-------- Given data --------

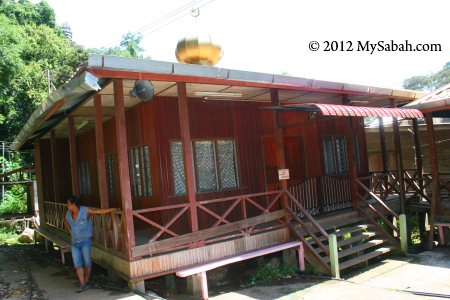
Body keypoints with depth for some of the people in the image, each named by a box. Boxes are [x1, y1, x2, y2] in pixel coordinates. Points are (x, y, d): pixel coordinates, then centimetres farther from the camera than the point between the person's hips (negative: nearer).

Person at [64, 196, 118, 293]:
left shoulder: (85, 211, -15)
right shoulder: (68, 214, 0)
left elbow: (100, 211, -16)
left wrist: (114, 209, -20)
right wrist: (70, 232, 13)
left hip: (85, 242, -4)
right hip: (74, 243, 4)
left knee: (87, 263, 3)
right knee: (77, 264, -4)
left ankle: (86, 282, 21)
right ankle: (83, 285, -1)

--------

▶ **Activity**
Reproduce verbatim the stretch of the listing from the line containing "right shoulder: (68, 214, 0)" through the end of the listing, including both of those ends.

▶ **Output for this task**
right shoulder: (68, 214, 0)
left elbow: (100, 211, -16)
left wrist: (114, 209, -20)
right wrist: (70, 232, 13)
left hip: (85, 242, -4)
right hip: (74, 243, 4)
left knee: (87, 263, 3)
right knee: (77, 264, -4)
left ankle: (86, 282, 21)
right ankle: (83, 285, -1)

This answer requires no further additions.